In this research project, investigators in the Mayo Clinic Ovarian Cancer SPORE are assessing DNA topoisomerase I (TOP1) inhibitors to treat ovarian cancer.

Poly (ADP-ribose) polymerase (PARP) inhibitors have been a major advance for women whose ovarian cancers carry mutations in BRCA1, BRCA2 or other genes involved in homologous recombination (HR) repair. However, the response to PARP inhibitors is much more limited when ovarian cancer has relapsed during PARP inhibitor treatment or when the cancer lacks HR interruption.

DNA topoisomerase I is the target of topotecan, which was approved by the U.S. Food and Drug Administration (FDA) for relapsed ovarian cancer in 1997. Laboratory evidence suggests that TOP1 inhibitors are more active if they are administered at low doses for prolonged periods of time, but that approach has been difficult to implement.

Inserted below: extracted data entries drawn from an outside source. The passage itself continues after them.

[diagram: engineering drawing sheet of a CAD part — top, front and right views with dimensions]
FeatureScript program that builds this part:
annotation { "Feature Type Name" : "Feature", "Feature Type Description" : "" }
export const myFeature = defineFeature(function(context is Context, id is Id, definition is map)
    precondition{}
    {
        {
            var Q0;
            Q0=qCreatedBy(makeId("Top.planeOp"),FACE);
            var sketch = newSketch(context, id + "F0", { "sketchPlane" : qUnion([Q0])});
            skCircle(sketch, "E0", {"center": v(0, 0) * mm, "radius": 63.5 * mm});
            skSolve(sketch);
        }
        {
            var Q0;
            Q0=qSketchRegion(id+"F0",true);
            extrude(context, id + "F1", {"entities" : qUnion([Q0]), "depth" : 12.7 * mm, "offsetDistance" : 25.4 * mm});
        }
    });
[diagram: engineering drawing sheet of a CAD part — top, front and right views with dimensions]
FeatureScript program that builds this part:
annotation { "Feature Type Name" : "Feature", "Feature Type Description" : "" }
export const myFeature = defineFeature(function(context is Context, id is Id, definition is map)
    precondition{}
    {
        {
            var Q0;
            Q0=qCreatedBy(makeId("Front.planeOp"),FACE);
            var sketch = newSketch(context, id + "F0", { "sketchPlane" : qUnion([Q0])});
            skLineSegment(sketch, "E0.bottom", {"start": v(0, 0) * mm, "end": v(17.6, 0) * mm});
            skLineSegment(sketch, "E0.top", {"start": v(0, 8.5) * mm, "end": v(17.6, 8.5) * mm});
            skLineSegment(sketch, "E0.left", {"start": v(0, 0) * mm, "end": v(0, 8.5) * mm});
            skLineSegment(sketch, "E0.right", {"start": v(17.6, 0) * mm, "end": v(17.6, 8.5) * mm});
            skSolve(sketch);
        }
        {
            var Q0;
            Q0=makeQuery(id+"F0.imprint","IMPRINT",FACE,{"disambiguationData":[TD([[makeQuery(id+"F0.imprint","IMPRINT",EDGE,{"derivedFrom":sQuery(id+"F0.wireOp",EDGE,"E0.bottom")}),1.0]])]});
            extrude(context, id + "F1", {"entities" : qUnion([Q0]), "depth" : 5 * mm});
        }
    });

Four new targeted or sustained-release TOP1 inhibitor formulations recently have entered clinical testing.

This project builds on our team's previous results, which showed:

• TOP1 inhibitors can still exhibit anti-cancer effects when ovarian cancer cell lines and patient-derived xenografts become resistant to PARP inhibitors.
• This anti-cancer activity can be enhanced by adding DNA repair modulating agents, such as PARP inhibitors and ATR inhibitors.

Our researchers are conducting preclinical studies to better understand determinants of TOP1 inhibitor sensitivity, including a phase 2 clinical trial of one of the new generations of TOP1 inhibitors in ovarian cancer.